= Eva Pel =

Dutch visual artist

Eva Pel is a Dutch visual artist living and working in Amsterdam.

Pel's work has dealt with the role of power and control in contemporary society. Her work has taken many different forms, like sculptural interventions, photographic research and publications.

== Education ==

From 1993 to 1997 Pel studied Urban geography at the University of Amsterdam and in 1996 at the School of Urban Planning at University of California, Los Angeles. She finished her degree with the thesis Skateboarders exploring urban public space: Ollies, obstacles and conflicts

She went on to study art in 2001 at the Gerrit Rietveld Academie in Amsterdam, where she graduated with a BA in fine arts in 2005

From 2010 to 2012 Pel studied at the Royal Academy of Art, The Hague for a MA in Artistic Research.

== Residencies, collections and publications ==

- 2012 Salzamt, Linz, Austria

Pel's work is part of several public and private collections including De Nederlandsche Bank, Amsterdam, the Port of Amsterdam and Baker & McKenzie, Amsterdam.

In 2009 she published Observations of a Celebration NL&NY 2009 in collaboration with graphic designer Claudia Doms. The interview newspaper Fame was published in 2005 with graphic design by Natasha Chandani.
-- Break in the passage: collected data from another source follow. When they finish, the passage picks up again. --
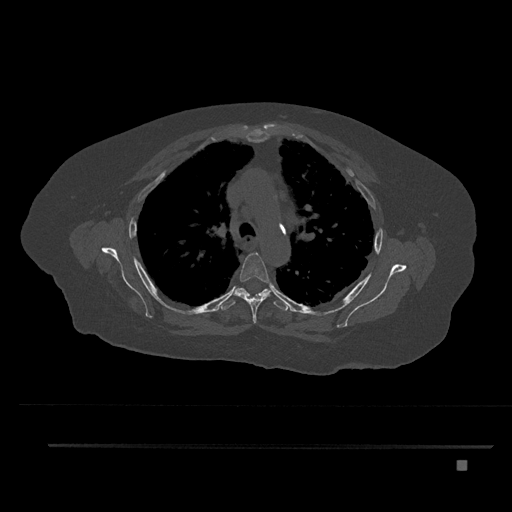
CT including the spine, one axial slice; position 591 of 797 along the scan axis; 120 kVp; bone window (W 1800 / L 400 HU); 0.5 mm slice thickness; 512 × 512 image matrix. Patient: female, 76 years. From the clinical record (not read from this slice): primary cancer: lung; vertebrae with lytic lesions (as recorded): T11, L3.
Structures marked on this image (semi-automatically segmented with operator editing):
- T4 vertebra: box from (x=234, y=252) to (x=272, y=323) px
- T5 vertebra: (x=219, y=287)–(x=289, y=311)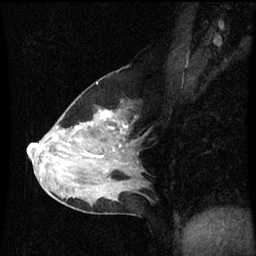
Breast MRI (dynamic contrast-enhanced), one sagittal slice; position 36 of 60 along the scan axis; dynamic contrast-enhanced series, image 2 of 3 at this slice position (ordered by acquisition); 1.5 T; TE 4.2 ms, TR 8.9 ms; 2 mm slice thickness; 256 × 256 image matrix, field of view 200 × 200 mm. Female patient, age 50 years. Case-level facts recorded for this patient, not image findings: setting: breast cancer imaged before/during neoadjuvant chemotherapy; receptor status: HR-positive, HER2-negative.
Annotated regions visible in this slice (semi-automatic segmentation, software-assisted and operator-edited):
- analysis volume of interest (the breast-tissue region the enhancement analysis was run in; not a lesion): box from (x=33, y=92) to (x=138, y=209) px
- tumour enhancement mask (voxels above the 70 % enhancement threshold inside the analysis volume of interest): (x=42, y=110)–(x=114, y=181)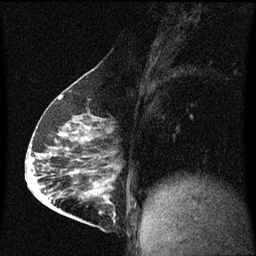
Breast MRI (dynamic contrast-enhanced), one sagittal slice; slice 30 of 60 in the series (ordered by position); dynamic contrast-enhanced series, image 2 of 3 at this slice position (ordered by acquisition); 1.5 T; TE 4.2 ms, TR 8 ms; 2 mm slice thickness; 256 × 256 image matrix. Female patient, age 63 years.
Annotated regions visible in this slice (semi-automatically segmented with operator editing):
- analysis volume of interest (the breast-tissue region the enhancement analysis was run in; not a lesion): box from (x=88, y=182) to (x=117, y=229) px
- tumour enhancement mask (voxels above the 70 % enhancement threshold inside the analysis volume of interest): (x=90, y=192)–(x=115, y=215)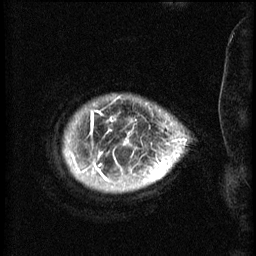
Breast MRI (dynamic contrast-enhanced), one sagittal slice. Position 56 of 60 along the scan axis. 3 images stored at this slice position (order not interpretable as contrast timing). 1.5 T. TE 4.2 ms, TR 8.2 ms. 256 × 256 image matrix, field of view 200 × 200 mm. Female patient, age 50 years.
Annotated regions visible in this slice (semi-automatically segmented with operator editing):
- analysis volume of interest (the breast-tissue region the enhancement analysis was run in; not a lesion): bounding box (x1, y1, x2, y2) in pixels: (66, 102, 169, 191)
- tumour enhancement mask (voxels above the 70 % enhancement threshold inside the analysis volume of interest): (72, 112, 165, 181)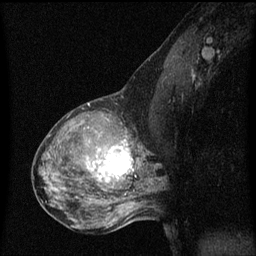
Breast MRI (dynamic contrast-enhanced), one sagittal slice; slice 34 of 60 in the series (ordered by position); dynamic contrast-enhanced series, image 2 of 3 at this slice position (ordered by acquisition); 1.5 T; TE 4.2 ms, TR 8 ms; 2 mm slice thickness; 256 × 256 image matrix. Female patient, age 50 years.
Structures marked on this image (semi-automatic segmentation, software-assisted and operator-edited):
- analysis volume of interest (the breast-tissue region the enhancement analysis was run in; not a lesion): bounding box (x1, y1, x2, y2) in pixels: (91, 126, 141, 189)
- tumour enhancement mask (voxels above the 70 % enhancement threshold inside the analysis volume of interest): (93, 142, 133, 181)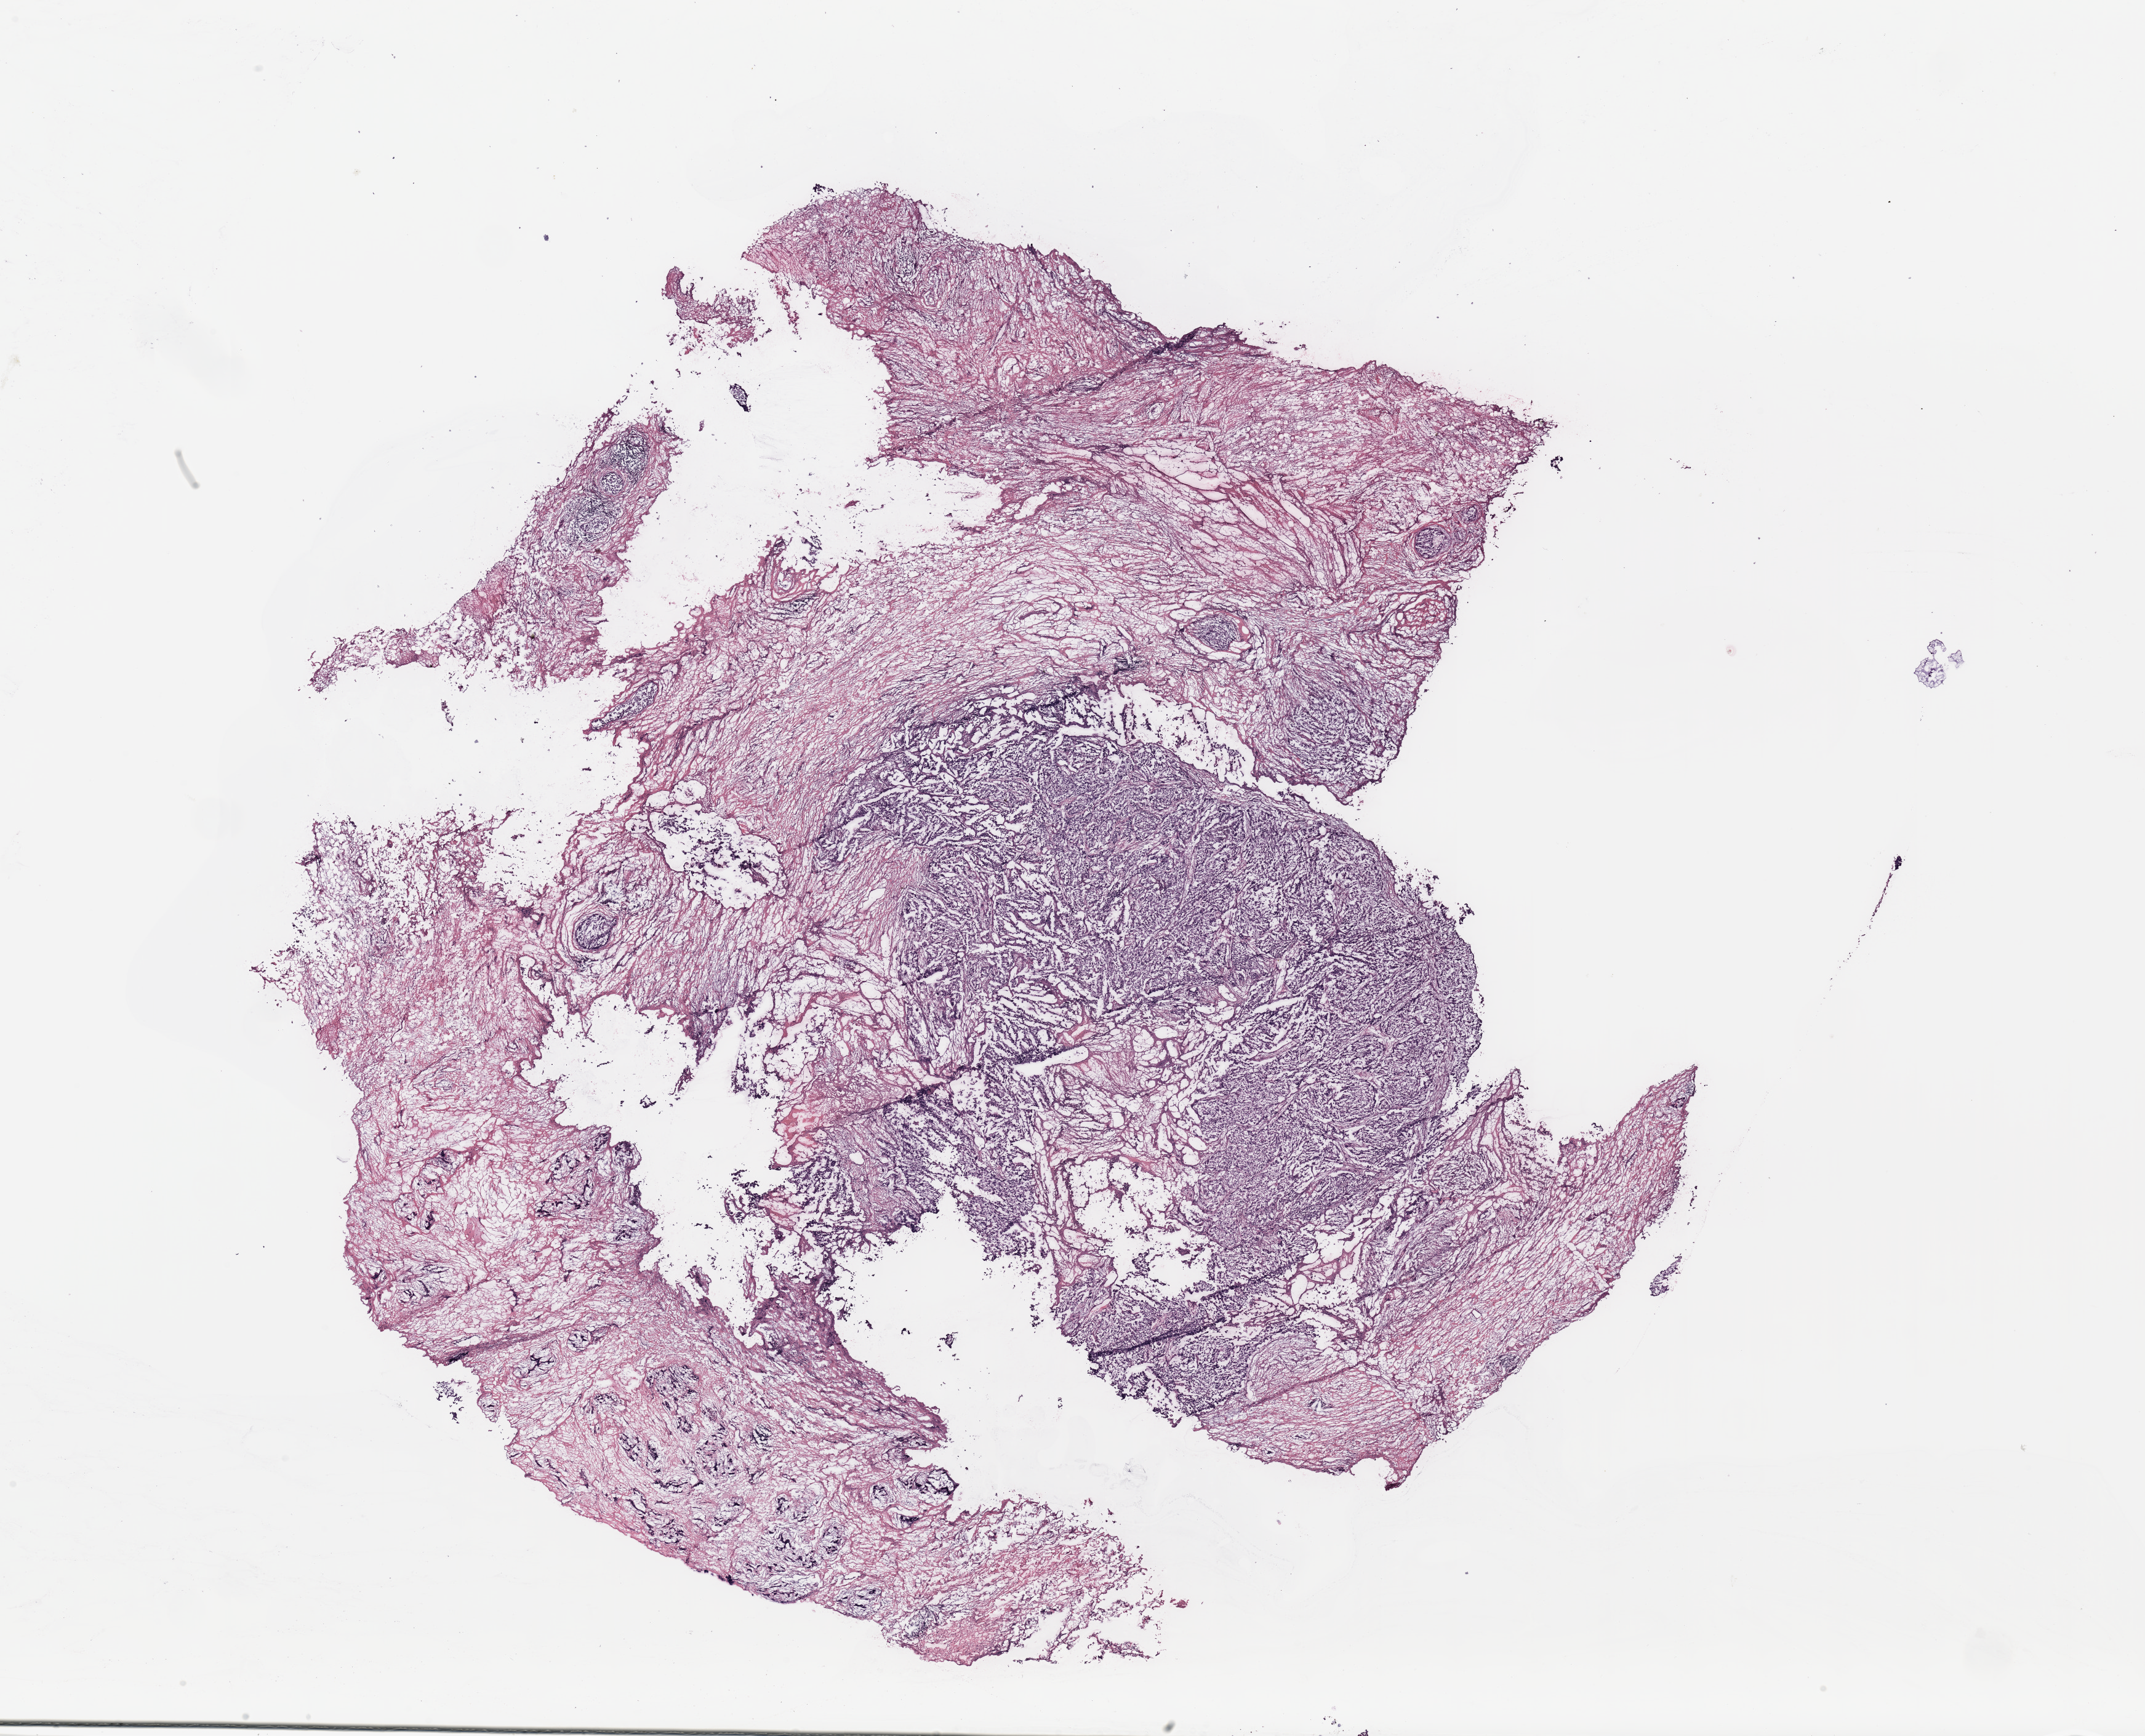
Whole-slide histology image, Hematoxylin and eosin (H&E) stained, low-resolution overview of the scanned area, about 27.6 x 22.3 mm (slide scanned at 20x), breast, tissue type not recorded.
Patient diagnosis (cohort enrolment): breast cancer (breast).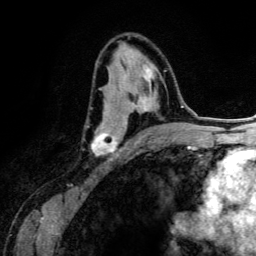
Breast MRI (dynamic contrast-enhanced), one axial slice; cropped to one breast; dynamic contrast-enhanced series, time point 2 of 6 at this slice position (early post-contrast); 3 T; TE 4.2 ms, TR 7.9 ms; 1.2 mm slice thickness; 256 × 256 image matrix, field of view 170 × 170 mm. Female patient.
Outlined on this slice (semi-automatic segmentation, software-assisted and operator-edited):
- enhancing-tissue mask used for the functional tumour volume (all voxels passing the contrast-enhancement thresholds inside the analysis volume; usually the tumour): bounding box [x1, y1, x2, y2] px = [91, 62, 166, 156]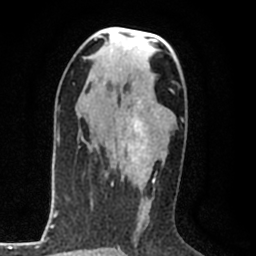
Breast MRI (dynamic contrast-enhanced), one axial slice; slice 45 of 80 in the series (ordered by position); cropped to one breast; dynamic contrast-enhanced series, time point 2 of 8 at this slice position (early post-contrast); 1.5 T; TE 2.2 ms, TR 5.3 ms; 2 mm slice thickness; 256 × 256 image matrix, field of view 150 × 150 mm. Female patient.
Structures marked on this image (semi-automatically segmented with operator editing):
- enhancing-tissue mask used for the functional tumour volume (all voxels passing the contrast-enhancement thresholds inside the analysis volume; usually the tumour): bounding box [x1, y1, x2, y2] px = [112, 101, 156, 185]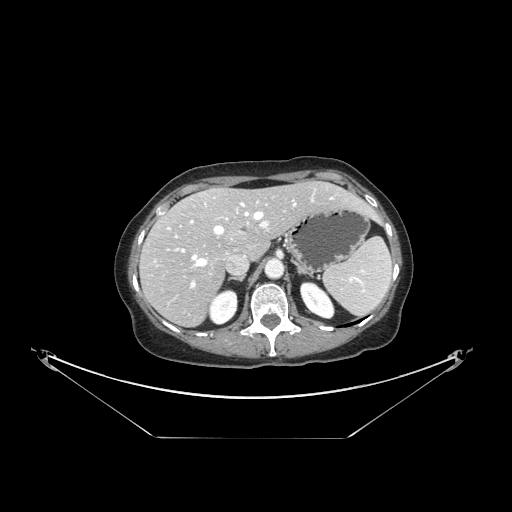
Contrast-enhanced abdominal CT, one axial slice. Soft-tissue window (W 400 / L 40 HU). 2.5 mm slice thickness. 512 × 512 image matrix, field of view 500 × 500 mm. From the clinical record (not read from this slice): patient: female, age 54 years at operation; diagnosis: colorectal cancer liver metastases, imaged before liver resection; multiple liver metastases: no; largest metastasis: 1 cm; disease in both lobes: no.
Structures marked on this image (manually delineated by an expert):
- hepatic veins: bounding box <168,197,334,266> (left, top, right, bottom; pixels)
- liver: <142,182,372,326>
- planned liver remnant (the part of the liver to remain after resection): <168,182,371,257>
- portal vein (with intrahepatic branches): <175,204,268,288>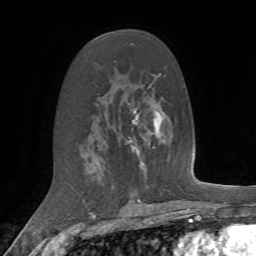
Breast MRI, one axial slice; position 38 of 72 along the scan axis; cropped to one breast; dynamic contrast-enhanced series, time point 2 of 7 at this slice position (early post-contrast); 1.5 T; TE 4.2 ms, TR 8.7 ms; 2.2 mm slice thickness; 256 × 256 image matrix, field of view 180 × 180 mm. Female patient.
Structures marked on this image (semi-automatically segmented with operator editing):
- enhancing-tissue mask used for the functional tumour volume (all voxels passing the contrast-enhancement thresholds inside the analysis volume; usually the tumour): box from (x=128, y=137) to (x=140, y=155) px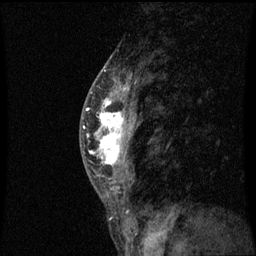
Breast MRI (dynamic contrast-enhanced), one sagittal slice. Dynamic contrast-enhanced series, image 2 of 3 at this slice position (ordered by acquisition). 1.5 T. TE 4.2 ms, TR 8.9 ms. 256 × 256 image matrix, field of view 200 × 200 mm. Patient: female, 50 years. From the clinical record (not read from this slice): setting: breast cancer imaged before/during neoadjuvant chemotherapy; receptor status: triple-negative.
Structures marked on this image (semi-automatically segmented with operator editing):
- analysis volume of interest (the breast-tissue region the enhancement analysis was run in; not a lesion): bounding box <84,80,141,171> (left, top, right, bottom; pixels)
- tumour enhancement mask (voxels above the 70 % enhancement threshold inside the analysis volume of interest): <84,88,129,165>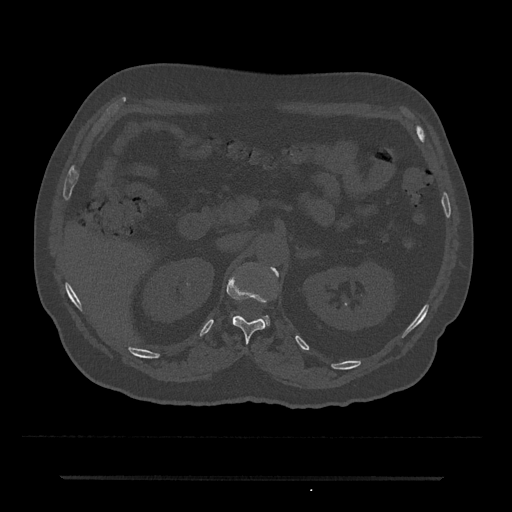
CT including the spine, one axial slice; position 114 of 797 along the scan axis; reconstruction kernel Br40s/3; bone window (W 1800 / L 400 HU); 512 × 512 image matrix, field of view 437 × 437 mm. Patient: male, 69 years. Case-level facts recorded for this patient, not image findings: primary cancer: prostate.
Structures marked on this image (semi-automatically segmented with operator editing):
- L1 vertebra: bounding box [x1, y1, x2, y2] px = [262, 268, 279, 325]
- T12 vertebra: [227, 269, 278, 343]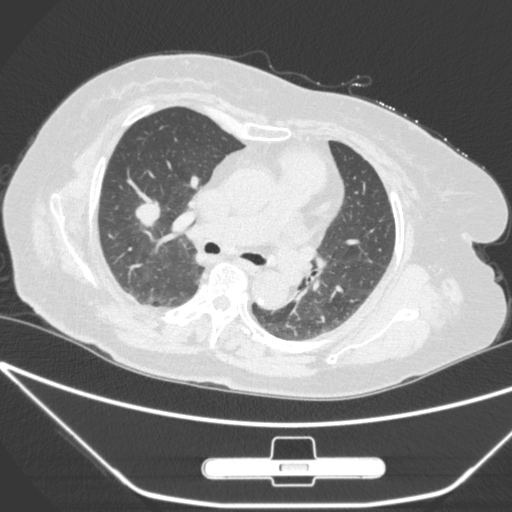
Chest CT, one axial slice; 120 kVp; lung window (W 1500 / L -600 HU); 512 × 512 image matrix, field of view 365 × 365 mm. Patient: female, 65 years. From the clinical record (not read from this slice): clinical TNM (as recorded): T1c N0 M0; histopathological grade: G3.
Annotated regions visible in this slice (bounding box drawn by a radiologist):
- lung tumour (recorded histology: adenocarcinoma): box from (x=133, y=195) to (x=169, y=236) px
== Selected exhibitions ==

- 2014 Janson's and other stories - Lucas Hoeben, 37PK, Haarlem
- 2013 Over het Huis en de Dingen, Frankendael Foundation, Amsterdam
- 2012 Expand, Explore, Expose, Salzamt, Linz, Austria (+ catalogue)
- 2010 Tv Talkshow; the story of the Netherlands, Gallery Witzenhausen, NYC
- 2011 Research and Destroy, Royal Gallery, Royal Art Academy, The Hague
- 2008 LadyFest Amsterdam 2008, Chiellerie, Amsterdam
- 2008 MudPie, Artistic research on art as art and art and life, W139, Amsterdam.